[The People Of The Mist by H. Rider Haggard]@TWC D-Link bookThe People Of The Mist CHAPTER XXIV 15/22
This being the custom, as may be imagined, the relations between church and state were much strained, but hitherto, as Olfan explained with suppressed rage, the church had been supreme. Indeed, the king for the time being was only its mouthpiece, or executive officer.
He led the armies, but the superstitions of the people, and even of the soldiers themselves, prevented him from wielding any real power; and, unless he chanced to die naturally, his end was nearly always the same: to be sacrificed when the seasons were bad or "Jal was angry." The country was large but sparsely populated, the fighting men numbered not more than four thousand, of whom about half lived in the great city, the rest occupying villages here and there on the mountain slopes.
As a rule the people were monogamous, except the priests.

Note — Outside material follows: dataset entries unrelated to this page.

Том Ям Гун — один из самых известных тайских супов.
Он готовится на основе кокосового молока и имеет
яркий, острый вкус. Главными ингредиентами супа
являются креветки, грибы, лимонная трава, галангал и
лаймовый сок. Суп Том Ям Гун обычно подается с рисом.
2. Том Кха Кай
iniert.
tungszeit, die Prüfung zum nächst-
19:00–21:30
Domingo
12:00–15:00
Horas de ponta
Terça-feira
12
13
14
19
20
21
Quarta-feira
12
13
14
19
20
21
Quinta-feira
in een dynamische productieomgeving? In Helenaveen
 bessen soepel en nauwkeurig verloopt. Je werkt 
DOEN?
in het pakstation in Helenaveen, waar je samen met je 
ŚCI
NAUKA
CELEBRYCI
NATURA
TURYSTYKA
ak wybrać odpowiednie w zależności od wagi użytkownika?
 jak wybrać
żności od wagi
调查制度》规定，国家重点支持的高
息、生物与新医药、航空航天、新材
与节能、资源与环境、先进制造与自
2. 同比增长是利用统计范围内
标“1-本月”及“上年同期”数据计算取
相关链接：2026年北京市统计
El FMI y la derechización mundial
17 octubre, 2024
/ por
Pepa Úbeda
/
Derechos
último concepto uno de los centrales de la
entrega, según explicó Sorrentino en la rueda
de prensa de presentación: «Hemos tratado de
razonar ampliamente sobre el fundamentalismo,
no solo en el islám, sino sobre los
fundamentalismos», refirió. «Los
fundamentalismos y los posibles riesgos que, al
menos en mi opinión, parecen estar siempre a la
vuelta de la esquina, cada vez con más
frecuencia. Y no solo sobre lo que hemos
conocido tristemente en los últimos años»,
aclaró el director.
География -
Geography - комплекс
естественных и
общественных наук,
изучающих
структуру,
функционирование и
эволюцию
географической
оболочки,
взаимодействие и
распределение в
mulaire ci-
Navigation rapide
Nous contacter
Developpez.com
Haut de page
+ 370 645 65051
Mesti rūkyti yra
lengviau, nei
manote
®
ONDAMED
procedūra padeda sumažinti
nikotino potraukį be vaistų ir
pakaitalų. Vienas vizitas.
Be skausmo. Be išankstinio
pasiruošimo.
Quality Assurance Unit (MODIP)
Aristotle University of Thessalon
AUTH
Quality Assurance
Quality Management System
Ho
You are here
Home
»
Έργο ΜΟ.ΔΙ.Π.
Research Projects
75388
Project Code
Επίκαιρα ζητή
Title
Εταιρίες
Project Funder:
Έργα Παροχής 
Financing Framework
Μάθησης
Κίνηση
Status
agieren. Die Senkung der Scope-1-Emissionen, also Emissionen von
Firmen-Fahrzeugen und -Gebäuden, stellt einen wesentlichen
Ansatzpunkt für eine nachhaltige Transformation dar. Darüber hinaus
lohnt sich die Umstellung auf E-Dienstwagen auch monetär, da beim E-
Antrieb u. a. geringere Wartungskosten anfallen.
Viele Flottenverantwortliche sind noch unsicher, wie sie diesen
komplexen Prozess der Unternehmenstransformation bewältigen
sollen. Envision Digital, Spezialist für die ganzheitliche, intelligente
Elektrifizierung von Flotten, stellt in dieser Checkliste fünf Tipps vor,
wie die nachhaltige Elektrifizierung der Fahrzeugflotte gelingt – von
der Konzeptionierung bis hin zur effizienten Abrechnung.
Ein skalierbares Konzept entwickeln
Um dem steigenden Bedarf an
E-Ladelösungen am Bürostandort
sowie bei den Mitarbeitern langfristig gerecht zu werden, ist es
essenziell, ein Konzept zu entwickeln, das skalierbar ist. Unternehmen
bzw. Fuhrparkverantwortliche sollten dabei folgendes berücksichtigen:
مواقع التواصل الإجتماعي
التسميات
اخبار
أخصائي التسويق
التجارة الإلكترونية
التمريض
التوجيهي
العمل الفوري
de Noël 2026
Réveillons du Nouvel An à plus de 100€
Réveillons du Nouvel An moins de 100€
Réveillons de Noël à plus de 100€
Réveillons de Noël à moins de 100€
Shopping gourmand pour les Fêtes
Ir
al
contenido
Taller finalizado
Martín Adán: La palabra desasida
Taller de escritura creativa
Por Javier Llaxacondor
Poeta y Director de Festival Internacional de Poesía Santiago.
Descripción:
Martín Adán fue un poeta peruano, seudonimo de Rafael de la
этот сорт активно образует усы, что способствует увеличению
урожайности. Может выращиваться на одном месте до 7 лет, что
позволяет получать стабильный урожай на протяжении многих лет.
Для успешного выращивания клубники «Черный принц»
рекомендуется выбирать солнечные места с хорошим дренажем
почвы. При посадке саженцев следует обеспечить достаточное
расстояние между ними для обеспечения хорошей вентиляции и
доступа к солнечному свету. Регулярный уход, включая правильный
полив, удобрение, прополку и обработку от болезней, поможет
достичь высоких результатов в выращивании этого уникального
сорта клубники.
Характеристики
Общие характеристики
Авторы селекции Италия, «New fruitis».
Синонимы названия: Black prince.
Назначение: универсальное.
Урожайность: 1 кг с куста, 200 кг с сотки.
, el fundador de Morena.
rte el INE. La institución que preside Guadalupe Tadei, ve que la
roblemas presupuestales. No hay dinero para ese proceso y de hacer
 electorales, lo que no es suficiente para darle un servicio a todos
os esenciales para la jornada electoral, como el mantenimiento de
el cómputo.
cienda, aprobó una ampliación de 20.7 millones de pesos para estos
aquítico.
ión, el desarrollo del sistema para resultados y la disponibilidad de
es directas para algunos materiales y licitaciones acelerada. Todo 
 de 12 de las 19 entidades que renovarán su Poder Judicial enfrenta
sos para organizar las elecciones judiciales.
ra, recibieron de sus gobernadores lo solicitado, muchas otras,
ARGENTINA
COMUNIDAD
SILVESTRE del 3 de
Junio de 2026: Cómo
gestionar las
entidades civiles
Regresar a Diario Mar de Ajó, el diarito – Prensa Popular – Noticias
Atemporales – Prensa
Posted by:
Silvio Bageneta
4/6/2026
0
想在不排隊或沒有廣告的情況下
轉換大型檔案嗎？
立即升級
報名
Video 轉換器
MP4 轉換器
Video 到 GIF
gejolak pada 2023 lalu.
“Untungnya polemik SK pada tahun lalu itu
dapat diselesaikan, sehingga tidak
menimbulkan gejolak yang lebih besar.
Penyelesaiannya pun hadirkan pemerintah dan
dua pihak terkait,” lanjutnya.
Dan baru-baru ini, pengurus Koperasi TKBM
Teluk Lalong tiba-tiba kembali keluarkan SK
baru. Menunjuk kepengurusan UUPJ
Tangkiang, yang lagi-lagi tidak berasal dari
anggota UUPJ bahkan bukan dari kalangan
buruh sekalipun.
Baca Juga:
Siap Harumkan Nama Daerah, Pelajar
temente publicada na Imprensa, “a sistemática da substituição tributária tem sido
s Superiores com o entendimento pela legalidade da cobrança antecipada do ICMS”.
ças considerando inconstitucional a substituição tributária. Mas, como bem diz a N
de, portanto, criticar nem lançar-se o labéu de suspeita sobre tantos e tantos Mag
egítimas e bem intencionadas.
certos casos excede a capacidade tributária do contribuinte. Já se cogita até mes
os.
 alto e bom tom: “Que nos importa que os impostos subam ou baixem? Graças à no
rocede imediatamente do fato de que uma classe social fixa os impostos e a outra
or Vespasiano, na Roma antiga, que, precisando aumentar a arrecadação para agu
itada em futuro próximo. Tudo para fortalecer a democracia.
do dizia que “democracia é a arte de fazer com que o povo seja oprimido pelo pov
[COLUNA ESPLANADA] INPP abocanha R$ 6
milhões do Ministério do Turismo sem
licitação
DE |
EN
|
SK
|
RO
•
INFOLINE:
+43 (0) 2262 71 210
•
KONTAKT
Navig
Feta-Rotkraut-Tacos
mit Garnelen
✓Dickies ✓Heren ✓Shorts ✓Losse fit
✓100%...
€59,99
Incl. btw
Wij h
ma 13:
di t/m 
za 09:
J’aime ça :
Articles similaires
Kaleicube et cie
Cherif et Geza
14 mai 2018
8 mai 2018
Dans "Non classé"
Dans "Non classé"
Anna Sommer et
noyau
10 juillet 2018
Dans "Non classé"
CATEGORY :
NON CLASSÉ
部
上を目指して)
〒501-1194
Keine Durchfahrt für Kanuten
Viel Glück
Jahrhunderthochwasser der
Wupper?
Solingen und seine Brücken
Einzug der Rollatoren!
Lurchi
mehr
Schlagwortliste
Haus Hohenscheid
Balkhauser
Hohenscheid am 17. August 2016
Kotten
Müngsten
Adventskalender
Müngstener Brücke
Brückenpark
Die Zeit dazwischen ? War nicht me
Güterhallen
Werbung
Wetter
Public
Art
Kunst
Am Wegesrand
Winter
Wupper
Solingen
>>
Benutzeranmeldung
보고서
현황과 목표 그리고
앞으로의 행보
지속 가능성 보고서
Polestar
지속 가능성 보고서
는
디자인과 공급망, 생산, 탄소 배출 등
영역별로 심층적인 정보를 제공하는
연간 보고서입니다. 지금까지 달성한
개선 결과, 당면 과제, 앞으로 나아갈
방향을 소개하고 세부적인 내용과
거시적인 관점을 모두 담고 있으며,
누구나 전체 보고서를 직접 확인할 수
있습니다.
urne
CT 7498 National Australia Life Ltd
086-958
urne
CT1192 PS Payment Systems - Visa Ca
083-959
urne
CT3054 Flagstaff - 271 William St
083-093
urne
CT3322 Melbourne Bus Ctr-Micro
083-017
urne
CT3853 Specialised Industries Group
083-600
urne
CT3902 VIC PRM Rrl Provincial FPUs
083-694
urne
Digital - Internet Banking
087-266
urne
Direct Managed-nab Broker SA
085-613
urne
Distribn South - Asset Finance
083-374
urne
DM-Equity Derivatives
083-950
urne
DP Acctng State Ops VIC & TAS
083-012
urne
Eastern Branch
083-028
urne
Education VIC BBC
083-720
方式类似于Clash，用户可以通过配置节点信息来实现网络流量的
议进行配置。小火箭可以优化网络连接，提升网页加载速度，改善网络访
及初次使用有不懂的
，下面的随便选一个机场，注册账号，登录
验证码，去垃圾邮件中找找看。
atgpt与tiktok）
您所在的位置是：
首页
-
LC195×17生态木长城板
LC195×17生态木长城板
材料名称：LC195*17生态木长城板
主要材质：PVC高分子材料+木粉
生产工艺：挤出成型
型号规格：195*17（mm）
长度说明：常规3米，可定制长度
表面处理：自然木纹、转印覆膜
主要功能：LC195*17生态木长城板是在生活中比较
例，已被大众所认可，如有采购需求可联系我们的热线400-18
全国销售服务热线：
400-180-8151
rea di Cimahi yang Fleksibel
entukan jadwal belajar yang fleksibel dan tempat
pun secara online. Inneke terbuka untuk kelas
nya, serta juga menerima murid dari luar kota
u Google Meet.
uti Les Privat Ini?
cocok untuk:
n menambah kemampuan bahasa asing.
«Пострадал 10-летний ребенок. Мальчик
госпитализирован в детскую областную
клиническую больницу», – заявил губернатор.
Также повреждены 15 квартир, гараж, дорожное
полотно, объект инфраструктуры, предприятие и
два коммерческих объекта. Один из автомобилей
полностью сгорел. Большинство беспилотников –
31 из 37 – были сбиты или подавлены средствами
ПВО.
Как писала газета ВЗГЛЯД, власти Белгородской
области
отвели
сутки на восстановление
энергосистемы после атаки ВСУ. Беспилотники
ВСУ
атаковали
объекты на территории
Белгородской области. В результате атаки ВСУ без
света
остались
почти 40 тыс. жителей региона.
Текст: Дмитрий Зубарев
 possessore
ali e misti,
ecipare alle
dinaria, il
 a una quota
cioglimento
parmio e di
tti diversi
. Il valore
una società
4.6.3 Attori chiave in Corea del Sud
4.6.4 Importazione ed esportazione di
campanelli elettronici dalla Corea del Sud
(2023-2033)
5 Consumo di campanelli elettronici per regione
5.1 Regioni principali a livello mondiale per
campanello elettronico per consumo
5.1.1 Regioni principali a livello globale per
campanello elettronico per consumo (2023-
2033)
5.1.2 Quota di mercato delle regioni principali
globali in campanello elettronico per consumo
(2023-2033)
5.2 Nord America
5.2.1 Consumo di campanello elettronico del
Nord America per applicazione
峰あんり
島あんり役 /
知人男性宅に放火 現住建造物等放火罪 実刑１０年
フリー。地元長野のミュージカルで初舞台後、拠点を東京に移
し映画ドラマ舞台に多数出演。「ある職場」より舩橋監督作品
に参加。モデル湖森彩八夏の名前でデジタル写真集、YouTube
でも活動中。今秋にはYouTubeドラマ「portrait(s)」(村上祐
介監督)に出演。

It was the custom of sacrifice which kept down the population to its low level, made the power of the priests absolute, and their wealth greater than that of all the other inhabitants of the country put together, for they chose the victims that had offended against Jal or against the mother-goddess, and confiscated their possessions to "the service of the temple." Thus the great herds of half-wild cattle which the travellers had seen on the plains belonged to the priests, and the priests took a fourth of the produce of every man's field and garden--that is, when they did not take it all, and his life with it. Twice in every year great festivals were held in the temple of Jal, at the beginning of the spring season and in the autumn after the ingathering of the crops.
At each of these festivals many victims were offered in sacrifice, some upon the stone and some by being hurled into the boiling pool beneath the statue, there to be consumed by the Snake or swept down the secret course of the underground river.